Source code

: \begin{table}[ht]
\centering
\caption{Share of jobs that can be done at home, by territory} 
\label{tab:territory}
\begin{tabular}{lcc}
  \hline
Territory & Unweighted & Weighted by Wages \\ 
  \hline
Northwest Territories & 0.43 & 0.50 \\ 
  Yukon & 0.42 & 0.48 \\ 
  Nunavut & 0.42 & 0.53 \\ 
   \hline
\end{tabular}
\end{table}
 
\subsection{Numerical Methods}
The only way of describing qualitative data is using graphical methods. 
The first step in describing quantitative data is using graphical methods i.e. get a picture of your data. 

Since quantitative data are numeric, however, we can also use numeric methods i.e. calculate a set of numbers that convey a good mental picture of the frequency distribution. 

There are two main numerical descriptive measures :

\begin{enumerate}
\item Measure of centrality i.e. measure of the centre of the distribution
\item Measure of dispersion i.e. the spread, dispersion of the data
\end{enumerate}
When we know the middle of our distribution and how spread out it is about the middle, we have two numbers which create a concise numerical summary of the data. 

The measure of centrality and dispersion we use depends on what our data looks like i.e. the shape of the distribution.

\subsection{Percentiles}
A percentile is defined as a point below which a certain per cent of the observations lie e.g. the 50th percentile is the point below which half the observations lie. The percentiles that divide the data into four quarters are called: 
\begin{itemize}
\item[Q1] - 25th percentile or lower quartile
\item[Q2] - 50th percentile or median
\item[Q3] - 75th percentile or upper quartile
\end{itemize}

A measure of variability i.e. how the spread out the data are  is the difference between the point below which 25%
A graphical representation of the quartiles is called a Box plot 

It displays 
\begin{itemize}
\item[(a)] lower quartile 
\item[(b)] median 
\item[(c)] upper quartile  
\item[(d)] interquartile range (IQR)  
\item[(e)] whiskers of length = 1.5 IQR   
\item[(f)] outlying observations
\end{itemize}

################

■ YOUR INSTRUCTIONS:
The whole of the data is to be returned with every line intact.

■ ANSWER TO THE PROBLEM:
Source code

: \begin{table}[ht]
\centering
\caption{Share of jobs that can be done at home, by territory} 
\label{tab:territory}
\begin{tabular}{lcc}
  \hline
Territory & Unweighted & Weighted by Wages \\ 
  \hline
Northwest Territories & 0.43 & 0.50 \\ 
  Yukon & 0.42 & 0.48 \\ 
  Nunavut & 0.42 & 0.53 \\ 
   \hline
\end{tabular}
\end{table}
 
\subsection{Numerical Methods}
The only way of describing qualitative data is using graphical methods. 
The first step in describing quantitative data is using graphical methods i.e. get a picture of your data. 

Since quantitative data are numeric, however, we can also use numeric methods i.e. calculate a set of numbers that convey a good mental picture of the frequency distribution. 

There are two main numerical descriptive measures :

\begin{enumerate}
\item Measure of centrality i.e. measure of the centre of the distribution
\item Measure of dispersion i.e. the spread, dispersion of the data
\end{enumerate}
When we know the middle of our distribution and how spread out it is about the middle, we have two numbers which create a concise numerical summary of the data. 

The measure of centrality and dispersion we use depends on what our data looks like i.e. the shape of the distribution.

\subsection{Percentiles}
A percentile is defined as a point below which a certain per cent of the observations lie e.g. the 50th percentile is the point below which half the observations lie. The percentiles that divide the data into four quarters are called: 
\begin{itemize}
\item[Q1] - 25th percentile or lower quartile
\item[Q2] - 50th percentile or median
\item[Q3] - 75th percentile or upper quartile
\end{itemize}

A measure of variability i.e. how the spread out the data are  is the difference between the point below which 25%
A graphical representation of the quartiles is called a Box plot 

It displays 
\begin{itemize}
\item[(a)] lower quartile 
\item[(b)] median 
\item[(c)] upper quartile  
\item[(d)] interquartile range (IQR)  
\item[(e)] whiskers of length = 1.5 IQR   
\item[(f)] outlying observations
\end{itemize}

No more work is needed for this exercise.